**WORK REQUEST**
Pictures are not part of the copy; reproduce the remaining data exactly.

**DATA EXCERPTS**
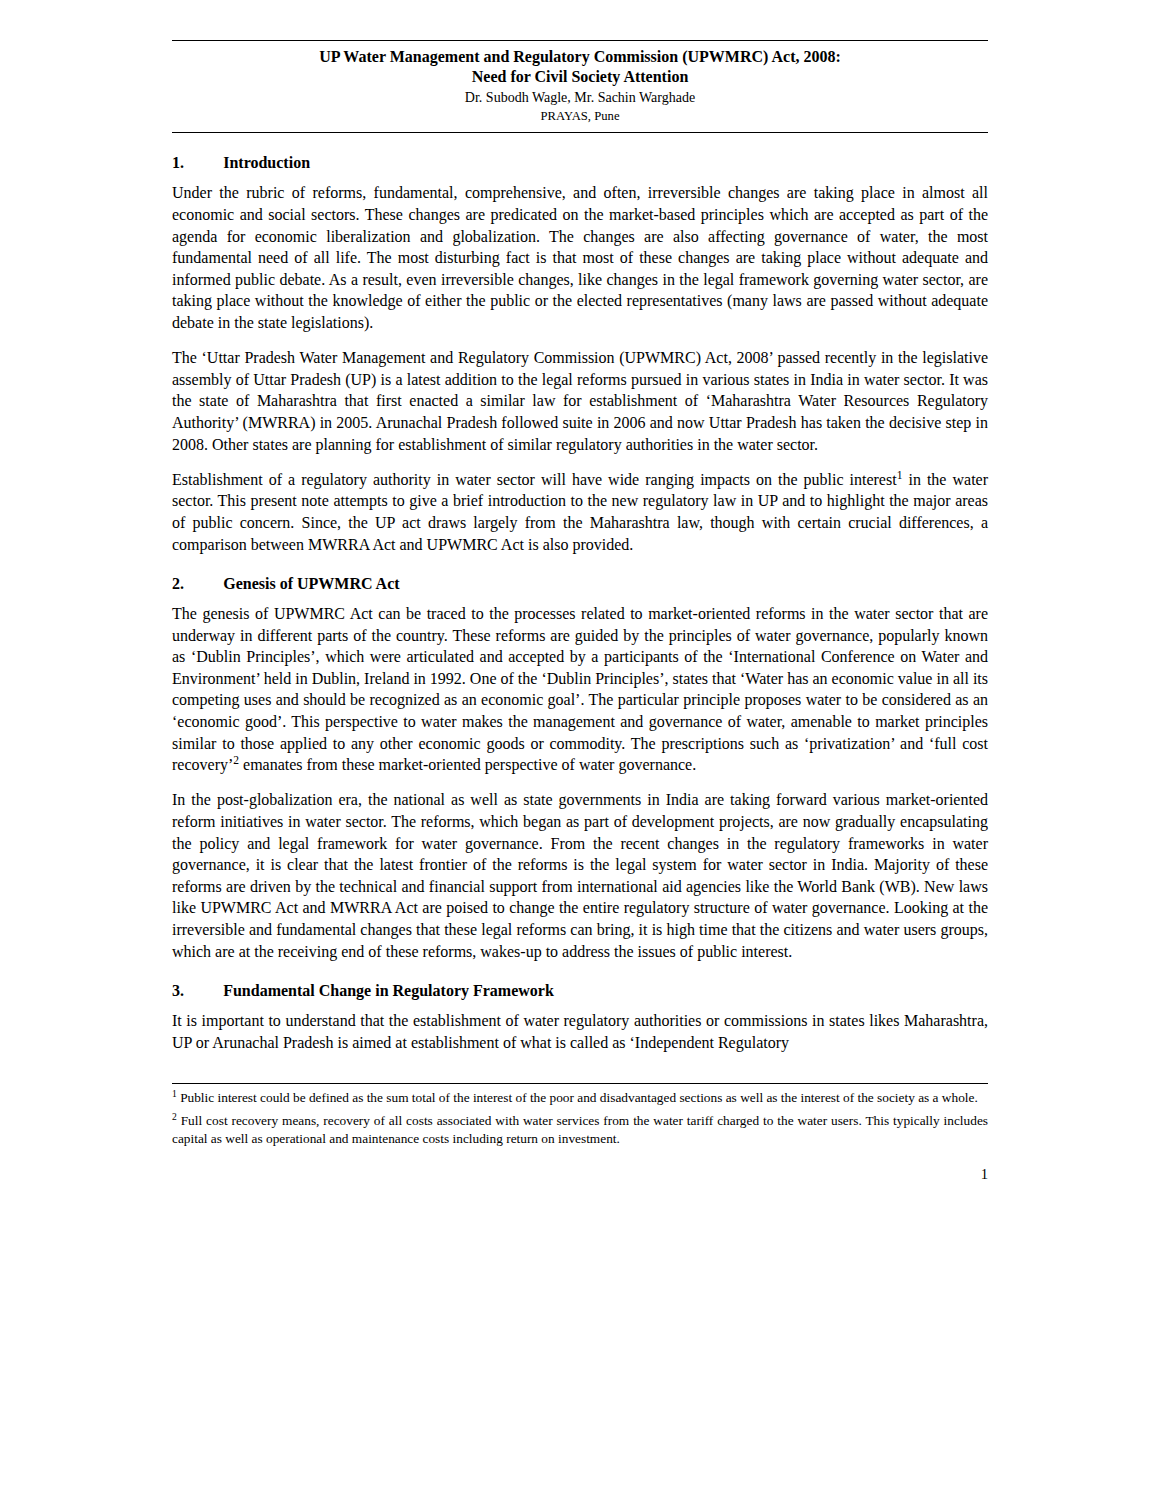UP Water Management and Regulatory Commission (UPWMRC) Act, 2008:
Need for Civil Society Attention
Dr. Subodh Wagle, Mr. Sachin Warghade
PRAYAS, Pune
1. Introduction
Under the rubric of reforms, fundamental, comprehensive, and often, irreversible changes are taking place in almost all economic and social sectors. These changes are predicated on the market-based principles which are accepted as part of the agenda for economic liberalization and globalization. The changes are also affecting governance of water, the most fundamental need of all life. The most disturbing fact is that most of these changes are taking place without adequate and informed public debate. As a result, even irreversible changes, like changes in the legal framework governing water sector, are taking place without the knowledge of either the public or the elected representatives (many laws are passed without adequate debate in the state legislations).
The ‘Uttar Pradesh Water Management and Regulatory Commission (UPWMRC) Act, 2008’ passed recently in the legislative assembly of Uttar Pradesh (UP) is a latest addition to the legal reforms pursued in various states in India in water sector. It was the state of Maharashtra that first enacted a similar law for establishment of ‘Maharashtra Water Resources Regulatory Authority’ (MWRRA) in 2005. Arunachal Pradesh followed suite in 2006 and now Uttar Pradesh has taken the decisive step in 2008. Other states are planning for establishment of similar regulatory authorities in the water sector.
Establishment of a regulatory authority in water sector will have wide ranging impacts on the public interest1 in the water sector. This present note attempts to give a brief introduction to the new regulatory law in UP and to highlight the major areas of public concern. Since, the UP act draws largely from the Maharashtra law, though with certain crucial differences, a comparison between MWRRA Act and UPWMRC Act is also provided.
2. Genesis of UPWMRC Act
The genesis of UPWMRC Act can be traced to the processes related to market-oriented reforms in the water sector that are underway in different parts of the country. These reforms are guided by the principles of water governance, popularly known as ‘Dublin Principles’, which were articulated and accepted by a participants of the ‘International Conference on Water and Environment’ held in Dublin, Ireland in 1992. One of the ‘Dublin Principles’, states that ‘Water has an economic value in all its competing uses and should be recognized as an economic goal’. The particular principle proposes water to be considered as an ‘economic good’. This perspective to water makes the management and governance of water, amenable to market principles similar to those applied to any other economic goods or commodity. The prescriptions such as ‘privatization’ and ‘full cost recovery’2 emanates from these market-oriented perspective of water governance.
In the post-globalization era, the national as well as state governments in India are taking forward various market-oriented reform initiatives in water sector. The reforms, which began as part of development projects, are now gradually encapsulating the policy and legal framework for water governance. From the recent changes in the regulatory frameworks in water governance, it is clear that the latest frontier of the reforms is the legal system for water sector in India. Majority of these reforms are driven by the technical and financial support from international aid agencies like the World Bank (WB). New laws like UPWMRC Act and MWRRA Act are poised to change the entire regulatory structure of water governance. Looking at the irreversible and fundamental changes that these legal reforms can bring, it is high time that the citizens and water users groups, which are at the receiving end of these reforms, wakes-up to address the issues of public interest.
3. Fundamental Change in Regulatory Framework
It is important to understand that the establishment of water regulatory authorities or commissions in states likes Maharashtra, UP or Arunachal Pradesh is aimed at establishment of what is called as ‘Independent Regulatory
1 Public interest could be defined as the sum total of the interest of the poor and disadvantaged sections as well as the interest of the society as a whole.
2 Full cost recovery means, recovery of all costs associated with water services from the water tariff charged to the water users. This typically includes capital as well as operational and maintenance costs including return on investment.
1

**EXERCISE RESULT**
UP Water Management and Regulatory Commission (UPWMRC) Act, 2008:
Need for Civil Society Attention
Dr. Subodh Wagle, Mr. Sachin Warghade
PRAYAS, Pune
1. Introduction
Under the rubric of reforms, fundamental, comprehensive, and often, irreversible changes are taking place in almost all economic and social sectors. These changes are predicated on the market-based principles which are accepted as part of the agenda for economic liberalization and globalization. The changes are also affecting governance of water, the most fundamental need of all life. The most disturbing fact is that most of these changes are taking place without adequate and informed public debate. As a result, even irreversible changes, like changes in the legal framework governing water sector, are taking place without the knowledge of either the public or the elected representatives (many laws are passed without adequate debate in the state legislations).
The ‘Uttar Pradesh Water Management and Regulatory Commission (UPWMRC) Act, 2008’ passed recently in the legislative assembly of Uttar Pradesh (UP) is a latest addition to the legal reforms pursued in various states in India in water sector. It was the state of Maharashtra that first enacted a similar law for establishment of ‘Maharashtra Water Resources Regulatory Authority’ (MWRRA) in 2005. Arunachal Pradesh followed suite in 2006 and now Uttar Pradesh has taken the decisive step in 2008. Other states are planning for establishment of similar regulatory authorities in the water sector.
Establishment of a regulatory authority in water sector will have wide ranging impacts on the public interest1 in the water sector. This present note attempts to give a brief introduction to the new regulatory law in UP and to highlight the major areas of public concern. Since, the UP act draws largely from the Maharashtra law, though with certain crucial differences, a comparison between MWRRA Act and UPWMRC Act is also provided.
2. Genesis of UPWMRC Act
The genesis of UPWMRC Act can be traced to the processes related to market-oriented reforms in the water sector that are underway in different parts of the country. These reforms are guided by the principles of water governance, popularly known as ‘Dublin Principles’, which were articulated and accepted by a participants of the ‘International Conference on Water and Environment’ held in Dublin, Ireland in 1992. One of the ‘Dublin Principles’, states that ‘Water has an economic value in all its competing uses and should be recognized as an economic goal’. The particular principle proposes water to be considered as an ‘economic good’. This perspective to water makes the management and governance of water, amenable to market principles similar to those applied to any other economic goods or commodity. The prescriptions such as ‘privatization’ and ‘full cost recovery’2 emanates from these market-oriented perspective of water governance.
In the post-globalization era, the national as well as state governments in India are taking forward various market-oriented reform initiatives in water sector. The reforms, which began as part of development projects, are now gradually encapsulating the policy and legal framework for water governance. From the recent changes in the regulatory frameworks in water governance, it is clear that the latest frontier of the reforms is the legal system for water sector in India. Majority of these reforms are driven by the technical and financial support from international aid agencies like the World Bank (WB). New laws like UPWMRC Act and MWRRA Act are poised to change the entire regulatory structure of water governance. Looking at the irreversible and fundamental changes that these legal reforms can bring, it is high time that the citizens and water users groups, which are at the receiving end of these reforms, wakes-up to address the issues of public interest.
3. Fundamental Change in Regulatory Framework
It is important to understand that the establishment of water regulatory authorities or commissions in states likes Maharashtra, UP or Arunachal Pradesh is aimed at establishment of what is called as ‘Independent Regulatory
1 Public interest could be defined as the sum total of the interest of the poor and disadvantaged sections as well as the interest of the society as a whole.
2 Full cost recovery means, recovery of all costs associated with water services from the water tariff charged to the water users. This typically includes capital as well as operational and maintenance costs including return on investment.
1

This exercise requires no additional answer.